Methods: Focus groups were utilized to meet two of the five Healthy Teen objectives: (1) Understand the meaning of different forms of aggression-related behaviors from students' perspectives, and (2) Explore perceptions of students and the environmental circumstances related to desistance from or movement toward aggression in regard to specific protective factors. Twelve focus groups (6 schools; 2 focus groups—one male, one female—at each school) were conducted over a two-month period of time. Each 45-60 minute focus group consisted of 6-10 randomly selected, 9th grade students and was facilitated by the presenting author. Random sampling, unlike purposeful sampling, enhances external validity of the study's findings. Six PhD students co-facilitated the focus groups, as well as recorded observations and field notes. Focus group interviews were audio taped and transcribed verbatim. Data were analyzed, using the constant comparative method (Glaser & Strauss, 1067), over a four-month period of time.
Results: Five predominant findings emerged from data analysis: (1) Students use different names for dating, define it broadly, and view it as a developmental phenomenon; (2) There is greater support for female-to-male aggression, although dating aggression is viewed negatively by both females and males; (3) Physical dating aggression mirrors a pattern common in adult intimate partner violence (IPV); (4) Students learn appropriate dating behaviors from variety of individuals and institutions, particularly parents; and (5) Students perceive adults in the school environment are invested in their academic success but not in their social development, and they desire greater adult involvement.
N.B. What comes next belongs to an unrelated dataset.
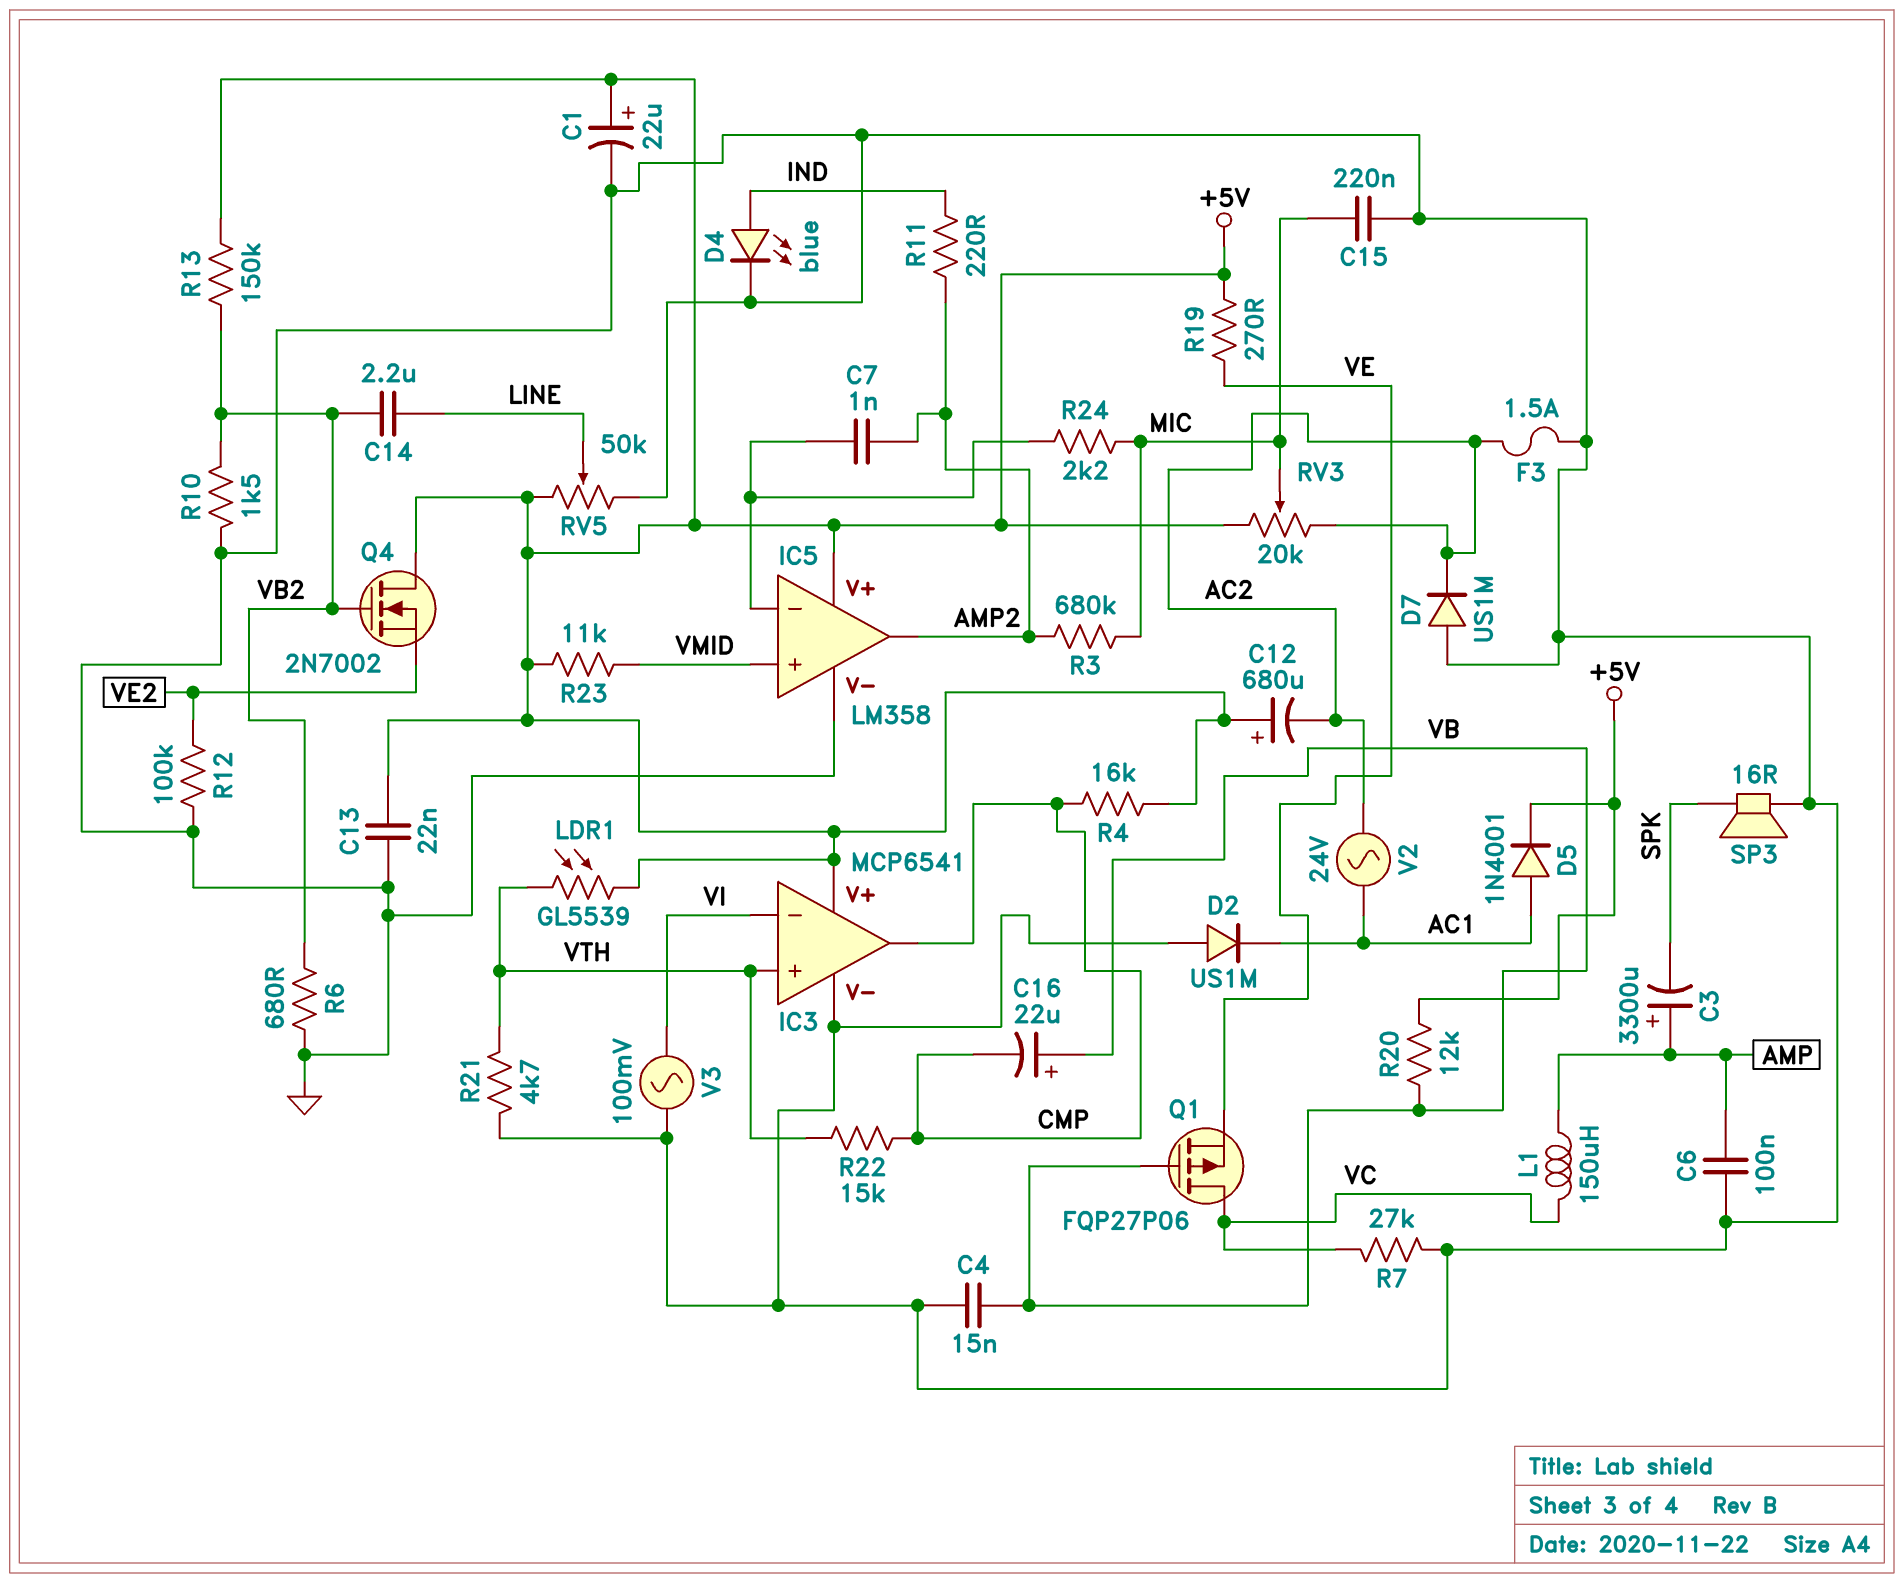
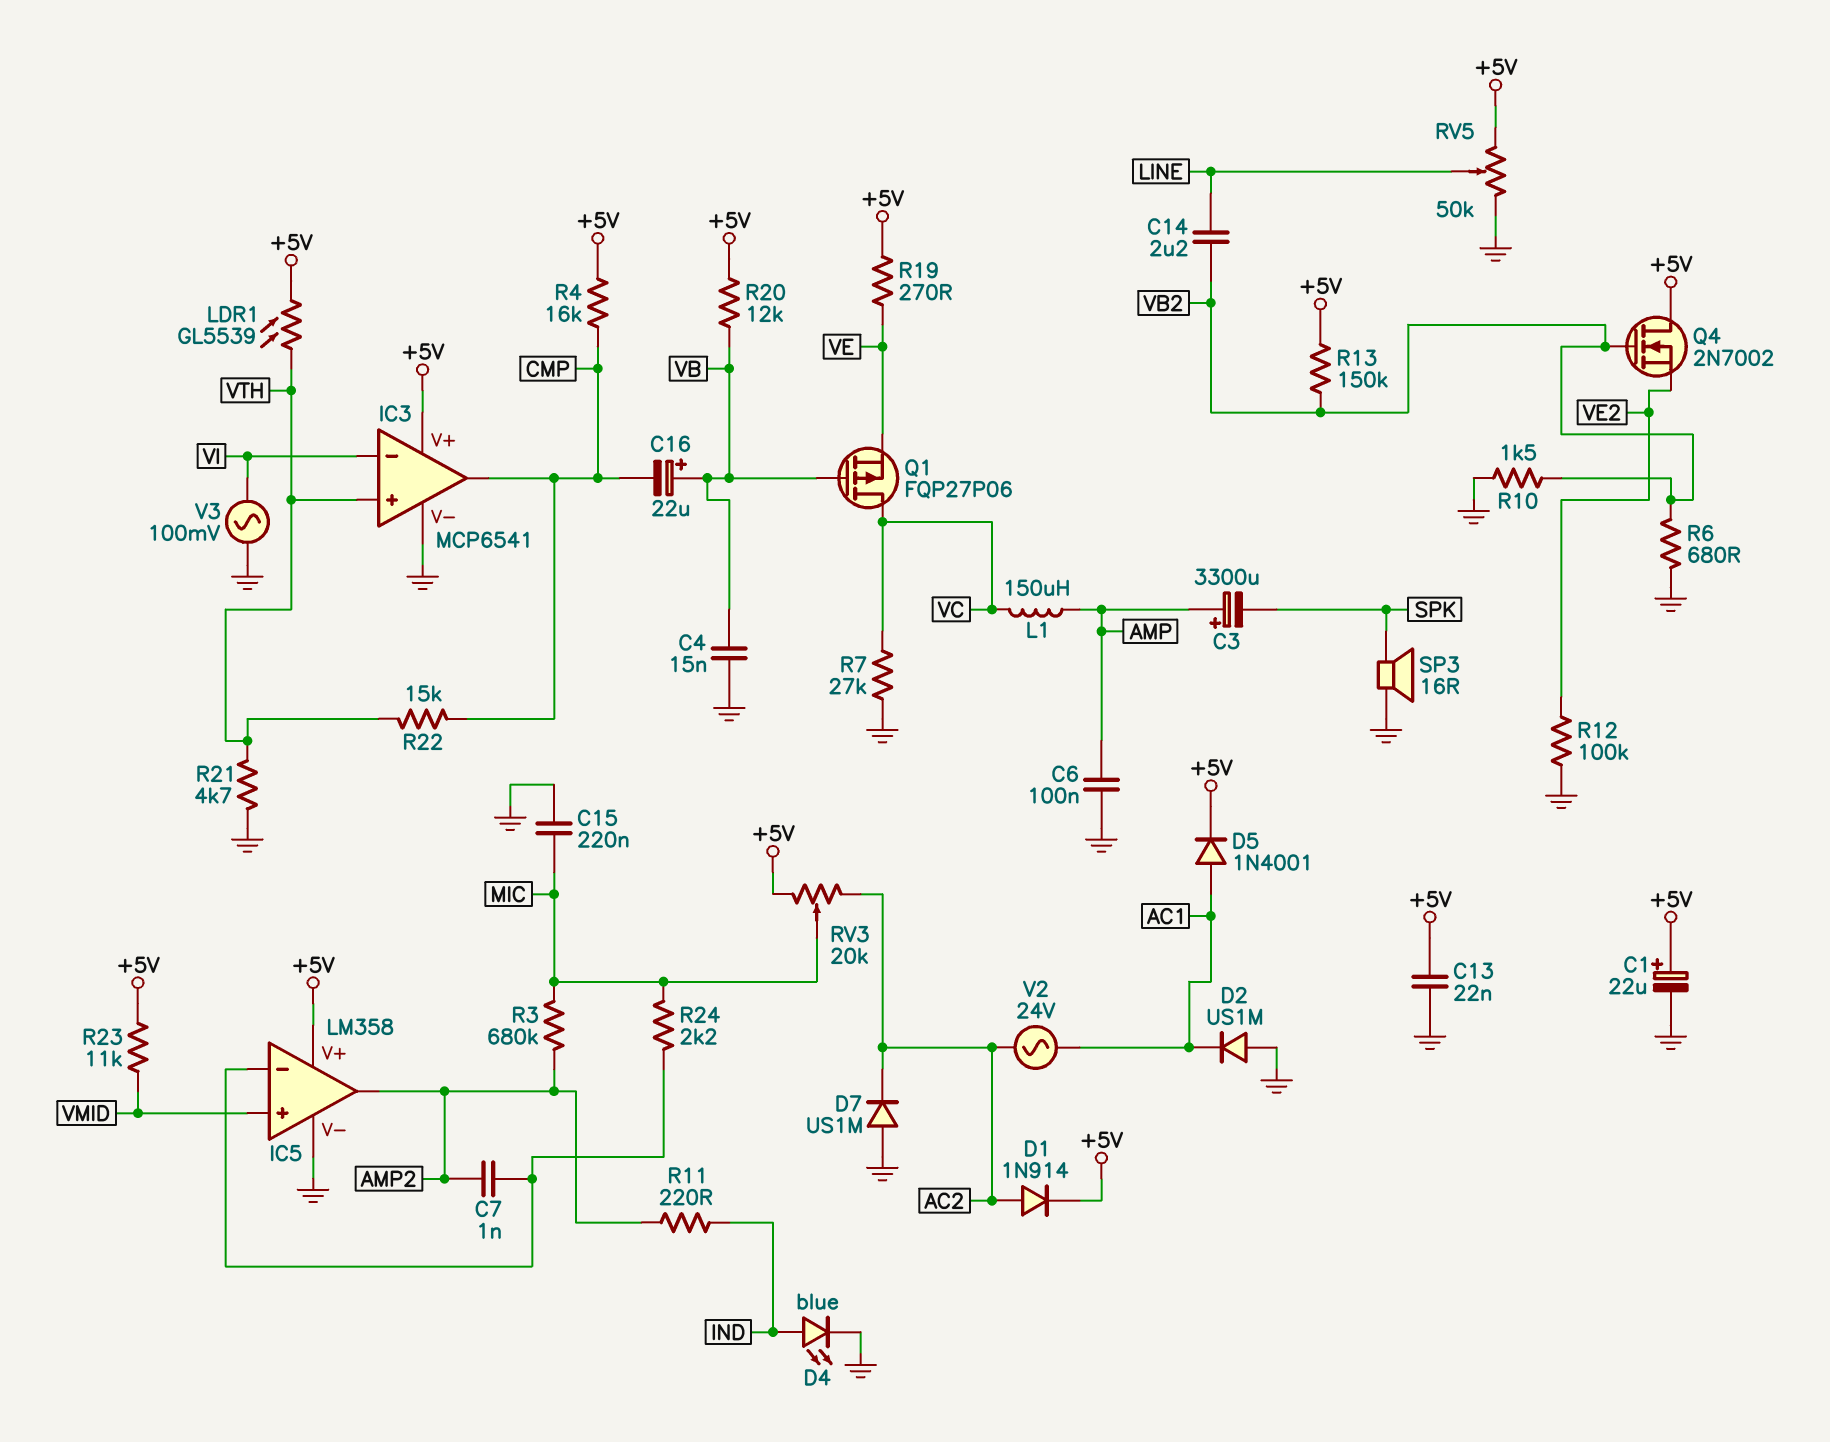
C12: 680uF (plus +5V, minus AC2) -> none
D1: none -> diode 1N914 (A AC2, K +5V)
F3: 1.5A (AC2, GND) -> none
Conclusions and Implications: Dating aggression—physical, verbal, and relational—is openly acknowledged by students and should be considered a public health problem. Of special concern are students involved in physical violence, a group often engaged in other risky behaviors and one that has fewer assets. Focus group participants underscored the importance of having adults in their lives that they can talk to about dating concerns as well as learn from, especially in regard to dating expectations and problem-solving skills. Social workers, particularly those who work in school and other community settings, are ideally positioned to serve students in this capacity. This presentation addresses how social workers can better serve the growing population of students involved in violence-related behaviors.